---------- Provided passage ----------
Konstantinos Cheilakos's user avatar

Let’s say you are editing a document and you want to remove all text boxes without altering the text. 

This won’t be a problem if you only have a couple of text boxes to delete. However, it will surely be a nightmare if you have a hundred-page file with most pages having at least one  text box.

In this article we will share methods to preserve text while deleting the text boxes in the word document.

Now, there are about three ways to delete a text box without deleting text.

  • By Copying and Pasting
  • Using the Selection Pane
  • Using Macros

Method 1: Remove Text Box By Copying and Pasting

Here’s how you can copy and paste the text from a text box. 

Step 1: Open up a Word file.

Remember to insert a text box or simply copy and paste one of yours if you opted to use a blank document.

Step 2: Copy the text from the text box.

Once you have your document ready, double-click on one of the text boxes that you want to delete. Select the text inside  and press the Ctrl + C keys to copy. 

You can also copy the selected text by right-clicking on your mouse and selecting Copy from the drop-down menu.

Step 3: Paste the text on a space outside the text box.

Once you’ve copied the text, place your cursor to your desired location. Then, simply press Ctrl + V on your keyboard to paste the text.

Alternatively, you can right-click on your mouse and select Paste from the options. 

Step 4: Delete the text box.

Now that you’ve successfully copied and pasted your text, simply click on any side of the text box and press the Delete key on your keyboard to get rid of it.

There you have it! You’ve successfully deleted a text box without deleting the text inside.
----------
**Required actions**
• a. List the four step headings given under Method 1 in the text-box guide.
• b. Update the text-box guide from the words "Here’s how you" through "from the text box.", changing "blank document" to "new document".
---------- Provided data ----------
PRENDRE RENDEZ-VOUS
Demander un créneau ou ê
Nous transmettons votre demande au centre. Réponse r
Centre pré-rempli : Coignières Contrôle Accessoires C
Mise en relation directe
----------
**Answer list**
• a.
Step 1: Open up a Word file.
Step 2: Copy the text from the text box.
Step 3: Paste the text on a space outside the text box.
Step 4: Delete the text box.

• b.
Here’s how you can copy and paste the text from a text box. 

Step 1: Open up a Word file.

Remember to insert a text box or simply copy and paste one of yours if you opted to use a new document.

Step 2: Copy the text from the text box.